This book used and developed on Theodore Schatzki's practice theory on society as the 'site of the social': from this, Schatzki argues that social worlds emerge and social practices make spaces which are inherently temporal, interwoven into 'practice arrangement bundles'. Bryant and Knight supplement this idea with their own notion of 'teleoaffective structures' where timespaces have their own and help to give people specific goals and ends to work towards. This approach towards time is informed by Heidegger who describes the future as the being of non-being, immanence where the future futurizes itself - in other words, the future awakens the present because it helps to orient our activities in the present.

The book is broken down into six chapters which each discuss an orientation:
Chapter 1 - Anticipation
Chapter 2 - Expectation
Chapter 3 - Speculation
Chapter 4 - Potentiality
Chapter 5 - Hope
Chapter 6 - Destiny

I found the structure and set up of the book excellent for presenting theoretical debates, creating nuance and directions for research, then providing ethnographic examples which challenge or deepen the theoretical points made at the start of each chapter. The scope of the project is ambitious and as a result it felt more like an overview of these terms that future academics could refer to and develop more on.

' a new attention to the future surely spells a new sort of
anthropology. It appears to entail a reorientation of the discipline
from being to becoming, from structure to agency, and from social
institutions to the hope, planning, practices, and action that project
those into the yet-to-come. Rather than taking for granted that such
institutions will or should last, this new anthropology asks about the
fragile and tentative ways in which the present is projected into the
future, and the future drawn toward the present and past.' (p. 193)

On orientations:
'Orientations make the future appear malleable, open to manipulation, or set in stone,
implacable. Orientations capture the flux of experience, the rollercoaster
of aspirations and fears that inhabits every one of us.' (p. 193-4)
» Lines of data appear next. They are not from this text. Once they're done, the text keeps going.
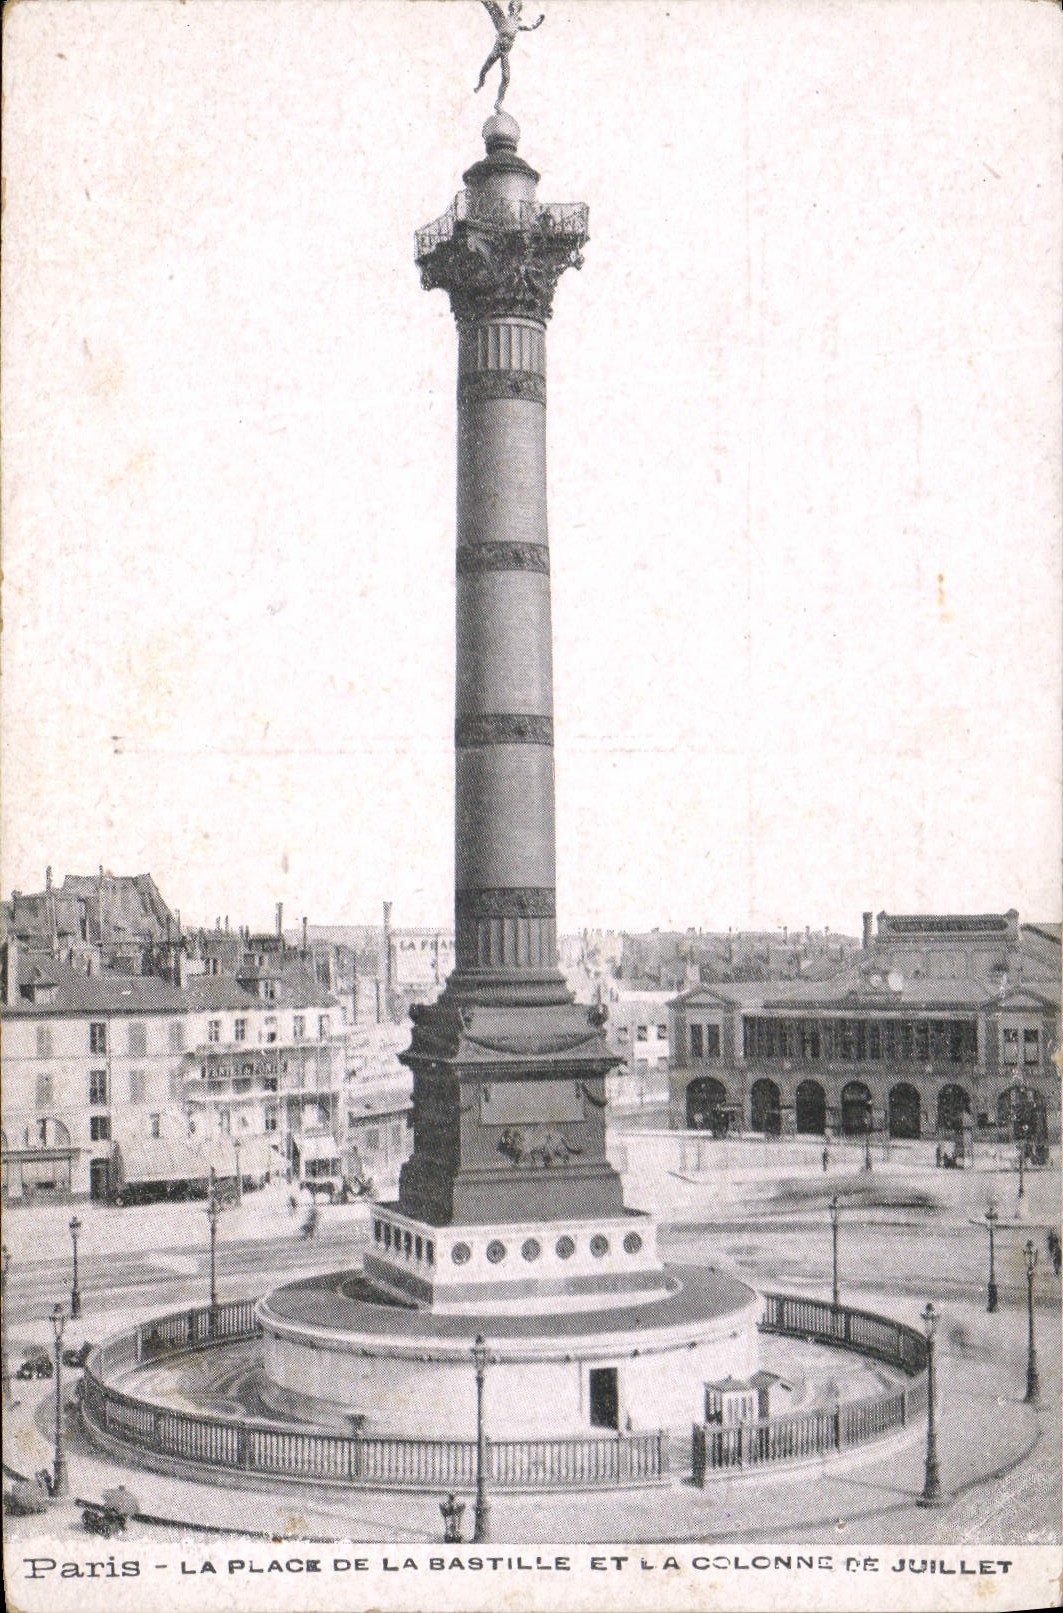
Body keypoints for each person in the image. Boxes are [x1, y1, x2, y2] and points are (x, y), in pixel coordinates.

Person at [475, 1, 545, 112]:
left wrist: (539, 21)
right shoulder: (504, 20)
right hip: (497, 51)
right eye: (513, 7)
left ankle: (498, 103)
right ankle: (480, 84)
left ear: (519, 10)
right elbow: (492, 9)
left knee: (506, 78)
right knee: (484, 70)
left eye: (517, 8)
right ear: (511, 8)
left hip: (504, 54)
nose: (515, 10)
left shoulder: (516, 24)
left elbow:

My personal favourite chapter in the book was chapter 5 on hope. It was good at making connections between Massumi's account of hope which describes it as indeterminate teleology, as opposed to more bounded definitions which describe hope as sometimes a transitive and modality with an object, for example in 'micro-utopias' like a football match.

Personally, I find time such an interesting topic to study. Anthropology does a great job of informing and supplementing theoretical perspectives with ethnographic examples, or better describe as lived experiences. I highly recommend this book to anyone in Anthropology or interested in time as a book which explores how orientations to time can be fleeting, playful but malleable.